* [GOAL OF THE EXERCISE]: Rewrite the lines below, replacing each occurrence of "the pie" with "the pie chart" and leaving all other text unchanged.

GIVEN ENTRIES Block Start

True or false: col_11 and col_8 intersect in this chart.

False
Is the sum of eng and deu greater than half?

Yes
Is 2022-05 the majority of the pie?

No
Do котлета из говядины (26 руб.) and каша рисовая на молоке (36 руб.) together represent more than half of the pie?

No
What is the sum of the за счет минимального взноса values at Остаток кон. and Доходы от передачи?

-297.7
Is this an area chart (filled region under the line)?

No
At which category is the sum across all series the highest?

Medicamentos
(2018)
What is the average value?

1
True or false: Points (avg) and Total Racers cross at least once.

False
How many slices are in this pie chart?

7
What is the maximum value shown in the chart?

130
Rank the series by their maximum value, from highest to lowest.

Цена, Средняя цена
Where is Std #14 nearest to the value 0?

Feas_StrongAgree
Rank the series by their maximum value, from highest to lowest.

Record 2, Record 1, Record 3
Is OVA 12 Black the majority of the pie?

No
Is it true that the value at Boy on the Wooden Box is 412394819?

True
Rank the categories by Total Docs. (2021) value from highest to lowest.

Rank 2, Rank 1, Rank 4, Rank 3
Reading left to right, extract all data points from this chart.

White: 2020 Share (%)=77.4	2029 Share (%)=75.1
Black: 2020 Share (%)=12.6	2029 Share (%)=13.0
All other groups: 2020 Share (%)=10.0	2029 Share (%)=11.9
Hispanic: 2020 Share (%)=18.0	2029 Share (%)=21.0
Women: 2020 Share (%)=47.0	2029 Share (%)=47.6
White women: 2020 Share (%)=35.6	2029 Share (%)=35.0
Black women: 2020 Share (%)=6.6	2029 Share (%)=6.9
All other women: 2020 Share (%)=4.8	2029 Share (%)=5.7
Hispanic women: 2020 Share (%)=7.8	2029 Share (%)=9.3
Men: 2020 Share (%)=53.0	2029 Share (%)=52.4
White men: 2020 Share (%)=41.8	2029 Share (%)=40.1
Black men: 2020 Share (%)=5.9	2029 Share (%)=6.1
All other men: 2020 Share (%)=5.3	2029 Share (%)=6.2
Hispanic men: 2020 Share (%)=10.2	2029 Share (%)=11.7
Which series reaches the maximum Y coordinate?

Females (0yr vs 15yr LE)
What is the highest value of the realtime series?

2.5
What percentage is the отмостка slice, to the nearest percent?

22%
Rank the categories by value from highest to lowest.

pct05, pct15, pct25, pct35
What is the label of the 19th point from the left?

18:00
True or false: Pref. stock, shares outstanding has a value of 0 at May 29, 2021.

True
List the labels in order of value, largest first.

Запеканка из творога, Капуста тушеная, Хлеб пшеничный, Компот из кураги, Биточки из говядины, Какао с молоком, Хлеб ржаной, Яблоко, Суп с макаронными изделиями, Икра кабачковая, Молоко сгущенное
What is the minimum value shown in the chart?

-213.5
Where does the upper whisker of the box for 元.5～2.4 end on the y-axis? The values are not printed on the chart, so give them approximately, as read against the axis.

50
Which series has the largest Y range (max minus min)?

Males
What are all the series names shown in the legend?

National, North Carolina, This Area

GIVEN ENTRIES Block End

* [OUTPUT OF THE EXERCISE]:
True or false: col_11 and col_8 intersect in this chart.

False
Is the sum of eng and deu greater than half?

Yes
Is 2022-05 the majority of the pie chart?

No
Do котлета из говядины (26 руб.) and каша рисовая на молоке (36 руб.) together represent more than half of the pie chart?

No
What is the sum of the за счет минимального взноса values at Остаток кон. and Доходы от передачи?

-297.7
Is this an area chart (filled region under the line)?

No
At which category is the sum across all series the highest?

Medicamentos
(2018)
What is the average value?

1
True or false: Points (avg) and Total Racers cross at least once.

False
How many slices are in this pie chart?

7
What is the maximum value shown in the chart?

130
Rank the series by their maximum value, from highest to lowest.

Цена, Средняя цена
Where is Std #14 nearest to the value 0?

Feas_StrongAgree
Rank the series by their maximum value, from highest to lowest.

Record 2, Record 1, Record 3
Is OVA 12 Black the majority of the pie chart?

No
Is it true that the value at Boy on the Wooden Box is 412394819?

True
Rank the categories by Total Docs. (2021) value from highest to lowest.

Rank 2, Rank 1, Rank 4, Rank 3
Reading left to right, extract all data points from this chart.

White: 2020 Share (%)=77.4	2029 Share (%)=75.1
Black: 2020 Share (%)=12.6	2029 Share (%)=13.0
All other groups: 2020 Share (%)=10.0	2029 Share (%)=11.9
Hispanic: 2020 Share (%)=18.0	2029 Share (%)=21.0
Women: 2020 Share (%)=47.0	2029 Share (%)=47.6
White women: 2020 Share (%)=35.6	2029 Share (%)=35.0
Black women: 2020 Share (%)=6.6	2029 Share (%)=6.9
All other women: 2020 Share (%)=4.8	2029 Share (%)=5.7
Hispanic women: 2020 Share (%)=7.8	2029 Share (%)=9.3
Men: 2020 Share (%)=53.0	2029 Share (%)=52.4
White men: 2020 Share (%)=41.8	2029 Share (%)=40.1
Black men: 2020 Share (%)=5.9	2029 Share (%)=6.1
All other men: 2020 Share (%)=5.3	2029 Share (%)=6.2
Hispanic men: 2020 Share (%)=10.2	2029 Share (%)=11.7
Which series reaches the maximum Y coordinate?

Females (0yr vs 15yr LE)
What is the highest value of the realtime series?

2.5
What percentage is the отмостка slice, to the nearest percent?

22%
Rank the categories by value from highest to lowest.

pct05, pct15, pct25, pct35
What is the label of the 19th point from the left?

18:00
True or false: Pref. stock, shares outstanding has a value of 0 at May 29, 2021.

True
List the labels in order of value, largest first.

Запеканка из творога, Капуста тушеная, Хлеб пшеничный, Компот из кураги, Биточки из говядины, Какао с молоком, Хлеб ржаной, Яблоко, Суп с макаронными изделиями, Икра кабачковая, Молоко сгущенное
What is the minimum value shown in the chart?

-213.5
Where does the upper whisker of the box for 元.5～2.4 end on the y-axis? The values are not printed on the chart, so give them approximately, as read against the axis.

50
Which series has the largest Y range (max minus min)?

Males
What are all the series names shown in the legend?

National, North Carolina, This Area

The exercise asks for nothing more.